--- START ---
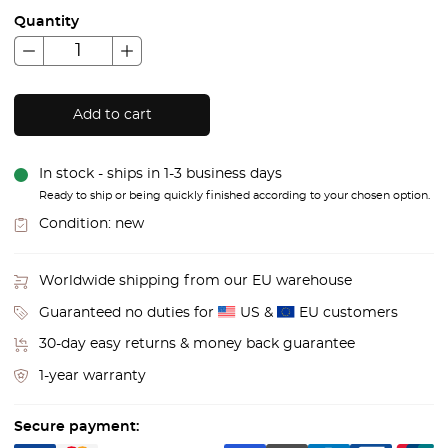
Quantity
Add to cart
In stock - ships in 1-3 business days
Ready to ship or being quickly finished according to your chosen option.
Condition:
new
Worldwide shipping from our EU warehouse
Guaranteed no duties for
US &
EU customers
30-day easy returns & money back guarantee
1-year warranty
Secure payment:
--- END ---
## Assignment:
All lines from the one that contains "Worldwide shipping from our EU warehouse" through the end of the listing above should be copied exactly, with nothing else.

## Problem solution:
Worldwide shipping from our EU warehouse
Guaranteed no duties for
US &
EU customers
30-day easy returns & money back guarantee
1-year warranty
Secure payment:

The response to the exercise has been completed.